For question 1, talking about O2, there are 3 misclassified points, so if we calculate p = g(z) ( = sigmoid(theta^T * x + b)), that theta^t * x + b will come little positive for them, which means p = g(z) will come little greater than 0.5 lets say it comes out to be 0.6 for each of them. Now for calculating likelihood of each point we will use formula p^(y_actual) * (1-p) ^(1-y_actual) since here y_actual =0 for all three points, so likelihood of each point will come to be (1-0.6) = 0.4.
Now when we calculate maximum likelihood we had total answer as = 0.4 * 0.4 * 0.4 * (likelihood of all rest points)

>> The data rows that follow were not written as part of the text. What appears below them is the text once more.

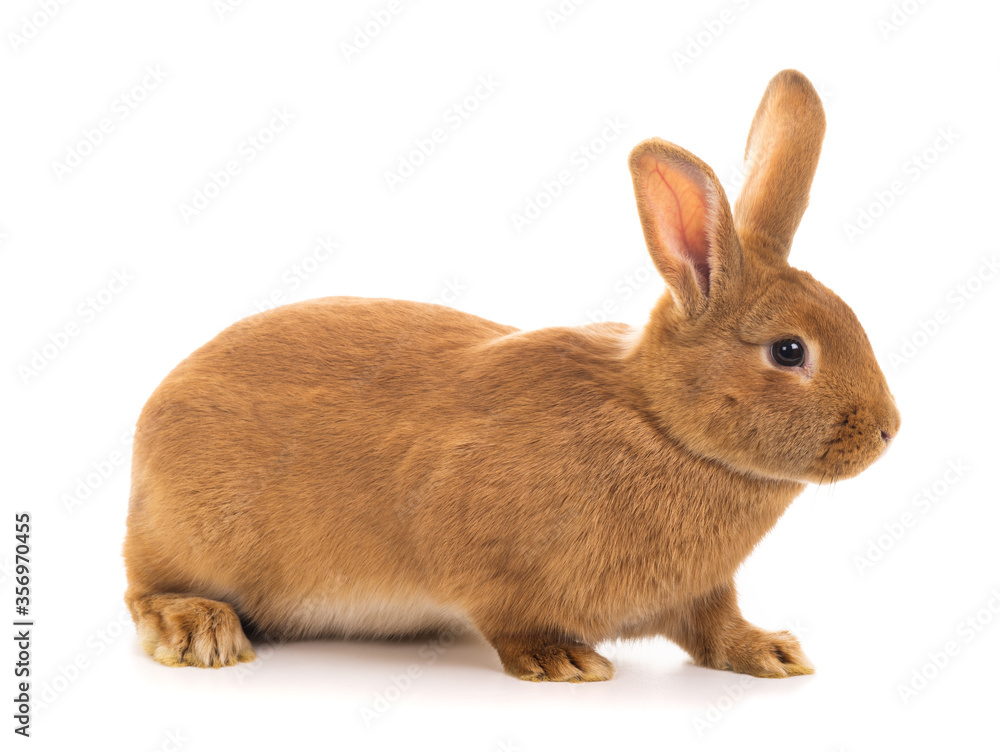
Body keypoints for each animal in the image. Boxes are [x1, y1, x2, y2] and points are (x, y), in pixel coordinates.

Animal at [123, 69, 900, 681]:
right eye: (789, 351)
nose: (889, 430)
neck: (661, 423)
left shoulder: (701, 594)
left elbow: (715, 626)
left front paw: (772, 652)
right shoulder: (478, 557)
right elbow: (511, 618)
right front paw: (564, 661)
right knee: (142, 591)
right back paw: (201, 632)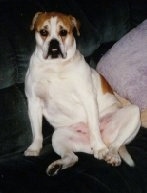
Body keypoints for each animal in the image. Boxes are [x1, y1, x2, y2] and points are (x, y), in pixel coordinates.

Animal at [24, 11, 141, 176]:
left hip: (133, 112)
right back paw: (56, 166)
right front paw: (34, 148)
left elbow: (93, 126)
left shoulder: (88, 98)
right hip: (58, 137)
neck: (55, 66)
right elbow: (37, 131)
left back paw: (109, 154)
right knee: (72, 157)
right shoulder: (33, 101)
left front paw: (99, 148)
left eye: (63, 32)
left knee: (115, 145)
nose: (54, 43)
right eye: (43, 32)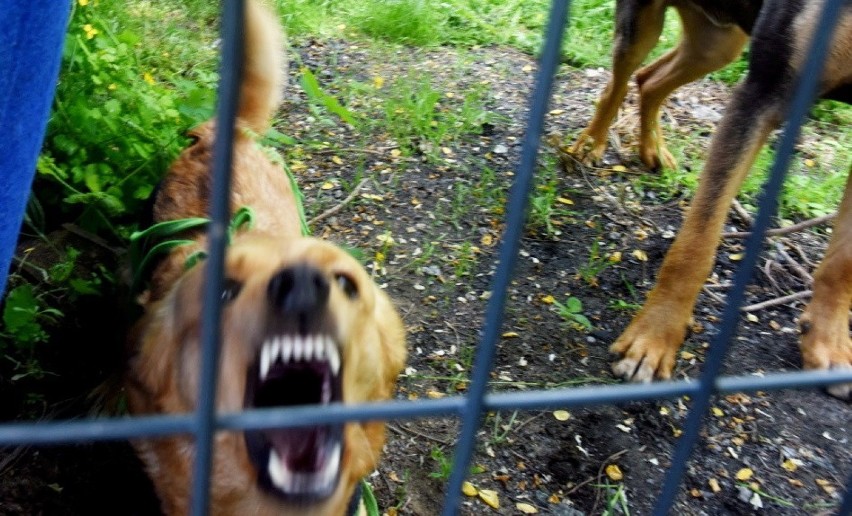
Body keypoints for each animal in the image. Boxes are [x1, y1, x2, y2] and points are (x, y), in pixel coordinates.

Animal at [600, 0, 852, 400]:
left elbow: (844, 262)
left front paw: (829, 344)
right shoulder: (764, 93)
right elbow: (697, 243)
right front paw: (652, 341)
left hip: (717, 44)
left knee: (650, 79)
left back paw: (652, 149)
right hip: (642, 29)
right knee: (620, 80)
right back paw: (587, 146)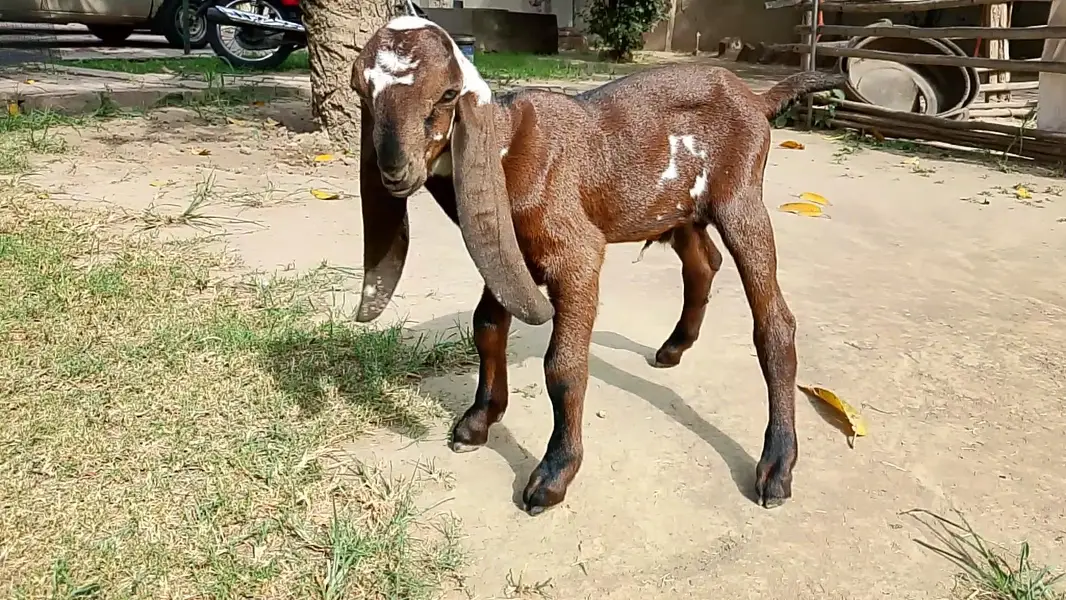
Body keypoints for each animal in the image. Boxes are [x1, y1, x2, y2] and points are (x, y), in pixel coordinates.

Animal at [350, 16, 846, 515]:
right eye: (361, 91)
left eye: (449, 93)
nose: (395, 169)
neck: (509, 145)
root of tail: (756, 98)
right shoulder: (505, 254)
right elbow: (487, 327)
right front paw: (477, 422)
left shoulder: (577, 255)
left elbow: (562, 366)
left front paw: (553, 475)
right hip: (680, 211)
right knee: (703, 263)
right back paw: (674, 347)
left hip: (741, 199)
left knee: (774, 322)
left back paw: (776, 467)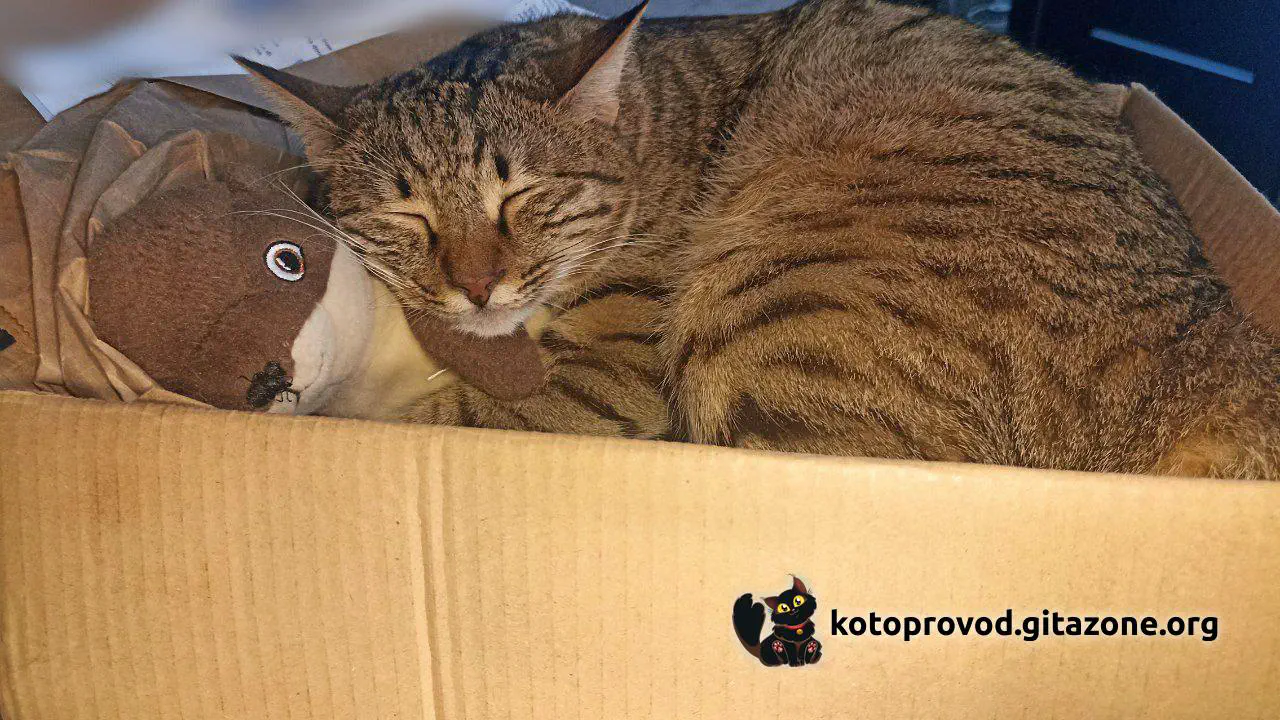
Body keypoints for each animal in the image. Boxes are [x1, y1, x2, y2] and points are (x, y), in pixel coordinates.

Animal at [238, 0, 1280, 479]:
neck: (646, 130)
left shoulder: (606, 385)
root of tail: (1218, 345)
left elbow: (433, 416)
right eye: (408, 218)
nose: (479, 288)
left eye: (523, 196)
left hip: (772, 308)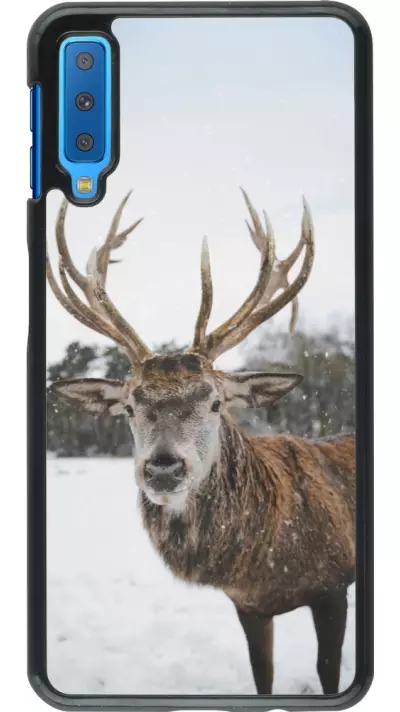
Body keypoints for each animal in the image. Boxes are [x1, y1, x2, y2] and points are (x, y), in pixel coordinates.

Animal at [47, 189, 355, 695]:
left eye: (214, 401)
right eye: (129, 407)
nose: (163, 468)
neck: (266, 563)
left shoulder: (333, 586)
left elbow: (328, 671)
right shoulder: (248, 605)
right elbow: (262, 676)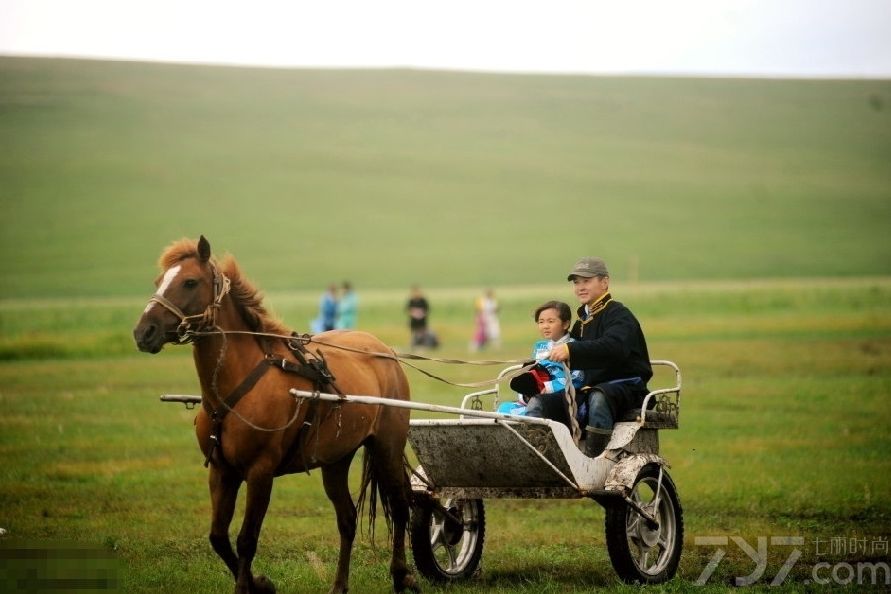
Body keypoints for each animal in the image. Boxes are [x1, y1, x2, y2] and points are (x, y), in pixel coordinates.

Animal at [133, 236, 422, 592]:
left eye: (189, 282)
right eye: (159, 281)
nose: (144, 332)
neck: (237, 385)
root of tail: (383, 350)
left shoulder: (261, 471)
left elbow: (246, 539)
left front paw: (248, 585)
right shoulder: (221, 470)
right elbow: (218, 537)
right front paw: (259, 582)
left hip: (387, 446)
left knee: (400, 506)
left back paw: (402, 574)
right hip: (335, 459)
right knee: (347, 519)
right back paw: (340, 584)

Now talking about O1, if we calculate likelihood of those three previously misclassified points than, now all of them are correctly classified and hence theta^t * x + b will come little negative which means p = g(z) will come little less than 0.5 lets say it comes out to be 0.4 for each of them. Now again for calculating likelihood of each point we will use formula p^(y_actual) * (1-p) ^(1-y_actual) since here y_actual =0 for all three points, so likelihood of each point will come to be (1-0.4) = 0.6 .
Now when we calculate maximum likelihood we had total answer as = 0.6 * 0.6 * 0.6 * (likelihood of all rest points)

Clearly O1 has higher likelihood than O2.

For question 2 we are trying to do both simultaneously .

Hope this cleared your doubt :blush: